Collection entries:
------

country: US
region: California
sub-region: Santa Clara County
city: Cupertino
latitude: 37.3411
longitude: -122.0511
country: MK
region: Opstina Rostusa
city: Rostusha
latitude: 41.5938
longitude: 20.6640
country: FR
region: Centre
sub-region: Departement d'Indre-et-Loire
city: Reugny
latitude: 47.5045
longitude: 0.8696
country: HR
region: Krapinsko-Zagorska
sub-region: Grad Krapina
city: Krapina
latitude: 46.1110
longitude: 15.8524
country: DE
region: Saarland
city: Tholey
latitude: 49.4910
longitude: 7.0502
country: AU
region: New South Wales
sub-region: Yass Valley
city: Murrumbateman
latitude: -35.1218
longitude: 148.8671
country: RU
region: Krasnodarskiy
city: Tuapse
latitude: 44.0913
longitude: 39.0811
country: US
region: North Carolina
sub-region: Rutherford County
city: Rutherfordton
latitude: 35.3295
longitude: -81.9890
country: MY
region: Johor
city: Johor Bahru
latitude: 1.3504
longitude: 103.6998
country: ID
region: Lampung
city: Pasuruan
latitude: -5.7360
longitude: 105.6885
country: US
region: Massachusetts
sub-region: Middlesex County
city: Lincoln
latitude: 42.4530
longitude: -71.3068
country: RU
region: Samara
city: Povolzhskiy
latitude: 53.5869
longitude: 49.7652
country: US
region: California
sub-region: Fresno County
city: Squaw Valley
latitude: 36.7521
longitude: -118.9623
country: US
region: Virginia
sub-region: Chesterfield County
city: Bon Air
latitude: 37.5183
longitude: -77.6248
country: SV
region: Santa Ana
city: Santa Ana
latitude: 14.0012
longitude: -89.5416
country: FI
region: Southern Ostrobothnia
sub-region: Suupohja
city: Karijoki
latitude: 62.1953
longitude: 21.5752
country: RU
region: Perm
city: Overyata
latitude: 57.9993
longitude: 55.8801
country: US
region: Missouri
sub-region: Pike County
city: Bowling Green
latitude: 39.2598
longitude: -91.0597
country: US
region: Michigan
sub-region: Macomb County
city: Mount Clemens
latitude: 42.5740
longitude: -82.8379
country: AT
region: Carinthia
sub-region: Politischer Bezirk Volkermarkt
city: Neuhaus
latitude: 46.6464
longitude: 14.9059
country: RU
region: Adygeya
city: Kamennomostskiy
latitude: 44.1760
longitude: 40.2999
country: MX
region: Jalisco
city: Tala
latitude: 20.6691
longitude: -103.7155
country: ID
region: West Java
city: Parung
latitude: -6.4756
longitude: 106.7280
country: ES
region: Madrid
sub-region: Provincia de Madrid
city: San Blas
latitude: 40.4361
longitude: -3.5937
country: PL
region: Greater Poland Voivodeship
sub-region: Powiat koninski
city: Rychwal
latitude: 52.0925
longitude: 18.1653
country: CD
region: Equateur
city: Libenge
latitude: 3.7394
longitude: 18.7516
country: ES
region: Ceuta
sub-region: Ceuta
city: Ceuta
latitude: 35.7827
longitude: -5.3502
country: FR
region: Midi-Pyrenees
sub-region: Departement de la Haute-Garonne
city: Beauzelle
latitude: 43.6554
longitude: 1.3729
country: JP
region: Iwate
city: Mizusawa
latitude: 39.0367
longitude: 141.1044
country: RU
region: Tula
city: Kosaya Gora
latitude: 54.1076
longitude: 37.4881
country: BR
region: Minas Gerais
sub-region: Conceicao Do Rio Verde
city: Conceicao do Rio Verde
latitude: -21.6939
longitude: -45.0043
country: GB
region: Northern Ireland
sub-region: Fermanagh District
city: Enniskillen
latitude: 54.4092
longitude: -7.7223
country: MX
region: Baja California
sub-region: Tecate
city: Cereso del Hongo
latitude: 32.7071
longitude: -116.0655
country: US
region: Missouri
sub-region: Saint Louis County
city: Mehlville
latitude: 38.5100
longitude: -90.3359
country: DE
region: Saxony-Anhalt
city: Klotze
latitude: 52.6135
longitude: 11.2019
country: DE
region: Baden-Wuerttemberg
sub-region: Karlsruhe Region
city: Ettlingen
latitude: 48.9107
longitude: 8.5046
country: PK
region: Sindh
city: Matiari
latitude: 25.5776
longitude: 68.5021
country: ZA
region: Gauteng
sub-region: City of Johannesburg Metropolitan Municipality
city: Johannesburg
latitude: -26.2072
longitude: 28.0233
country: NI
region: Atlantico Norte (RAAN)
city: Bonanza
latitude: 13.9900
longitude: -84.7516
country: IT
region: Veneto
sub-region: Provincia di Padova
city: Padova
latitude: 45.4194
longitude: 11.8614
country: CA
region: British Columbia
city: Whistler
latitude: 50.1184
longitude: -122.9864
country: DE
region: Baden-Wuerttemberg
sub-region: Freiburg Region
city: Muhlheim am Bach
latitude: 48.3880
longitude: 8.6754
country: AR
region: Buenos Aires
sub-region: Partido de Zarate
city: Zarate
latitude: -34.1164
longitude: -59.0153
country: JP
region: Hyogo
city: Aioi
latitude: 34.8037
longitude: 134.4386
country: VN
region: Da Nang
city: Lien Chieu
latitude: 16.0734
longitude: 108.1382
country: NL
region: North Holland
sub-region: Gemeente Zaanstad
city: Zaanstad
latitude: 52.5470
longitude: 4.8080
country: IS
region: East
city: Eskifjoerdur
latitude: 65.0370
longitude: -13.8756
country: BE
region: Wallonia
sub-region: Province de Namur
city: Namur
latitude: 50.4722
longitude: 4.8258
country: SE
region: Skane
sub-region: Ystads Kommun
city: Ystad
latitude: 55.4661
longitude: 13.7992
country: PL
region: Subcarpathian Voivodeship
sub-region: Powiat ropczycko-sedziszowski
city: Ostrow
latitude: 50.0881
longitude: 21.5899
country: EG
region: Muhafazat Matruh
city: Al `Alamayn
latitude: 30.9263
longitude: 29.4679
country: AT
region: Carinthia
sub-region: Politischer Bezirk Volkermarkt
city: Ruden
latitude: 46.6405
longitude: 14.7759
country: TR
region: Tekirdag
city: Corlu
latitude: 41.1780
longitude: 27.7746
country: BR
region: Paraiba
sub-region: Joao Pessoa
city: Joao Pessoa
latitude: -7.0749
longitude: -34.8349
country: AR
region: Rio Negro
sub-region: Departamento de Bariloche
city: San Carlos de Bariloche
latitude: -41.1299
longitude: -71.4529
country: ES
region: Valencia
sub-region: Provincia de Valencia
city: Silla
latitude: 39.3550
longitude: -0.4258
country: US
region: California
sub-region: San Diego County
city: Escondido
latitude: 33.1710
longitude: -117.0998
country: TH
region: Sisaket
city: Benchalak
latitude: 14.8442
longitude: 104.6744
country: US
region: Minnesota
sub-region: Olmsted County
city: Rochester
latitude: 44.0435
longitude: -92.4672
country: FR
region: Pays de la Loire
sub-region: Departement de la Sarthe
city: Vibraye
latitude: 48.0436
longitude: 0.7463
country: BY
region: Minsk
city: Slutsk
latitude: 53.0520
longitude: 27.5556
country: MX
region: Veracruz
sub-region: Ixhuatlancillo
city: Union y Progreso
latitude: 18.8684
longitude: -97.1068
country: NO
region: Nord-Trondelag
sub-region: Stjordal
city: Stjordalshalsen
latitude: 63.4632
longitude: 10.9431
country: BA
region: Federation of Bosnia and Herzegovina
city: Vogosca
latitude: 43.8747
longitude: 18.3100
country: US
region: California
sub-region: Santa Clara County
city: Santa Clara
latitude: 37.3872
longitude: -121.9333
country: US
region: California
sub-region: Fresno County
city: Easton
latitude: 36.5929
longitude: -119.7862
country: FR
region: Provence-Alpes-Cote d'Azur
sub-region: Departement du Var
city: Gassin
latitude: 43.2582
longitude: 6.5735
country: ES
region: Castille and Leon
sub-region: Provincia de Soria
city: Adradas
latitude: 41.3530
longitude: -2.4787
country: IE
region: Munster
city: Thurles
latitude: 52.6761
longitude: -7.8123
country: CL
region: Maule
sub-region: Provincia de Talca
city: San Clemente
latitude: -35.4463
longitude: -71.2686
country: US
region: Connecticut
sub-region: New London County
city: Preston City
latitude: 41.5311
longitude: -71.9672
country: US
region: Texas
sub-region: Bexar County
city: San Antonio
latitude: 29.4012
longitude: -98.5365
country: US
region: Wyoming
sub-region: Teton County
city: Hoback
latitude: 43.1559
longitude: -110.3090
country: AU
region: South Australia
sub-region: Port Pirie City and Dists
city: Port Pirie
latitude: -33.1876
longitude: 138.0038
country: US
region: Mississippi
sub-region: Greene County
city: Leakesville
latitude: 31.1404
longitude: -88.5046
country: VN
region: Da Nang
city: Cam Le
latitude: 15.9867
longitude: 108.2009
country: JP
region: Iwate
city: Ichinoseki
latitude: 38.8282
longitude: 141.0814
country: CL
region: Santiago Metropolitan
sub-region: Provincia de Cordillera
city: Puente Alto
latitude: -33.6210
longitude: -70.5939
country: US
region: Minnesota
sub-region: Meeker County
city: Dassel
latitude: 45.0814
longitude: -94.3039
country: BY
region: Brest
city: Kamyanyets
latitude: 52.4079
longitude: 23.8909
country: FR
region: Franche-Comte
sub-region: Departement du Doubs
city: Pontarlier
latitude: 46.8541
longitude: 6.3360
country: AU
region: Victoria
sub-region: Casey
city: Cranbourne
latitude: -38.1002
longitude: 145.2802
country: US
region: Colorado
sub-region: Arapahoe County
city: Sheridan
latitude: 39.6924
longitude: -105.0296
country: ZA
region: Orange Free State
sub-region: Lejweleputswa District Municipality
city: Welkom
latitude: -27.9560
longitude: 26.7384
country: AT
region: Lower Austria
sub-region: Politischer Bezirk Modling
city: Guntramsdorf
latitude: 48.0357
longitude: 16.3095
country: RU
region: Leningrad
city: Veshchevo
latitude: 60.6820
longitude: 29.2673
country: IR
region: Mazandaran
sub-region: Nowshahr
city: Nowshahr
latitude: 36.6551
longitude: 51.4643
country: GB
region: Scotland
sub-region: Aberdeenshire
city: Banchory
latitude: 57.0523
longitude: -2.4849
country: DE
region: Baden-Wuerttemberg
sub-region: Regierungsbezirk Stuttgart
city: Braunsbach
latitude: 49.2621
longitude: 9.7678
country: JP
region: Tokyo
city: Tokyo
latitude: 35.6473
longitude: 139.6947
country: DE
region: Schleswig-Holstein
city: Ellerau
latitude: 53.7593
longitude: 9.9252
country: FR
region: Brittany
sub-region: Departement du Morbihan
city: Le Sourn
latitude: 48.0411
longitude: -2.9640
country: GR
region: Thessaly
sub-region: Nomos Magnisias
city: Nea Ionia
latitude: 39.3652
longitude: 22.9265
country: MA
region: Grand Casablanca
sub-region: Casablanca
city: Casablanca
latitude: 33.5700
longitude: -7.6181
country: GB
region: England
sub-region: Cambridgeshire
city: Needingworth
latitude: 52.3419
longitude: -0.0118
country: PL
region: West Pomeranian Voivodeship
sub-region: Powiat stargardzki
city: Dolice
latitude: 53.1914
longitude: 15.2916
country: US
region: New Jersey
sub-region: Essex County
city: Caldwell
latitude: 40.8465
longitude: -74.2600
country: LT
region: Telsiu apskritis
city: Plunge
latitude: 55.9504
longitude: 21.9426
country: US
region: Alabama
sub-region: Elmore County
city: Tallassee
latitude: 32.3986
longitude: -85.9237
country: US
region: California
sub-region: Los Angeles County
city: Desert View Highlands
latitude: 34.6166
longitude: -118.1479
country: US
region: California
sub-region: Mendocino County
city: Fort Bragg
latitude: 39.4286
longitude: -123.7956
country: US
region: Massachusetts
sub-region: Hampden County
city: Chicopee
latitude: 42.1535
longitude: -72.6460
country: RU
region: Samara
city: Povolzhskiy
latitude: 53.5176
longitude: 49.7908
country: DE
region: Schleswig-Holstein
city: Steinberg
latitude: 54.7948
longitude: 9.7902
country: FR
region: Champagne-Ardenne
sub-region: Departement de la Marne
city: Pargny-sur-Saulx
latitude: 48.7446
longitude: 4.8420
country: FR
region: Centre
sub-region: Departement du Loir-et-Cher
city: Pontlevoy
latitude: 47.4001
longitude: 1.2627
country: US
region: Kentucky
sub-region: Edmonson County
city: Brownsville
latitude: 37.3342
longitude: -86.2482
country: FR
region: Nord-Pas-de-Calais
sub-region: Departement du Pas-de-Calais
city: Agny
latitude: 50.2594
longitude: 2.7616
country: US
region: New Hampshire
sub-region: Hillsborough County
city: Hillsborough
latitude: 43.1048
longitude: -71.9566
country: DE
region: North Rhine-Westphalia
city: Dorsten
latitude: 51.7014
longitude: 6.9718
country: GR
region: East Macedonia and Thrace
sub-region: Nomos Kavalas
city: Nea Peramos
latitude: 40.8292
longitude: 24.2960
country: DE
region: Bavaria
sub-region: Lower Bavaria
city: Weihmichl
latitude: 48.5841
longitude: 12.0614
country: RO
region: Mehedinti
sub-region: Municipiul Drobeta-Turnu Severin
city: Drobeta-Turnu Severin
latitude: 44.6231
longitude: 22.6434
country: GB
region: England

------

■ **PROBLEM DESCRIPTION**: Render the data between the lines holding "latitude: 33.5700" and "city: Desert View Highlands", inclusive, as a Markdown table with the columns Row and Line, one line of data per row and blank lines omitted.

■ **ANSWER FOR THE TASK**:
| Row | Line |
|---|---|
| 1 | latitude: 33.5700 |
| 2 | longitude: -7.6181 |
| 3 | country: GB |
| 4 | region: England |
| 5 | sub-region: Cambridgeshire |
| 6 | city: Needingworth |
| 7 | latitude: 52.3419 |
| 8 | longitude: -0.0118 |
| 9 | country: PL |
| 10 | region: West Pomeranian Voivodeship |
| 11 | sub-region: Powiat stargardzki |
| 12 | city: Dolice |
| 13 | latitude: 53.1914 |
| 14 | longitude: 15.2916 |
| 15 | country: US |
| 16 | region: New Jersey |
| 17 | sub-region: Essex County |
| 18 | city: Caldwell |
| 19 | latitude: 40.8465 |
| 20 | longitude: -74.2600 |
| 21 | country: LT |
| 22 | region: Telsiu apskritis |
| 23 | city: Plunge |
| 24 | latitude: 55.9504 |
| 25 | longitude: 21.9426 |
| 26 | country: US |
| 27 | region: Alabama |
| 28 | sub-region: Elmore County |
| 29 | city: Tallassee |
| 30 | latitude: 32.3986 |
| 31 | longitude: -85.9237 |
| 32 | country: US |
| 33 | region: California |
| 34 | sub-region: Los Angeles County |
| 35 | city: Desert View Highlands |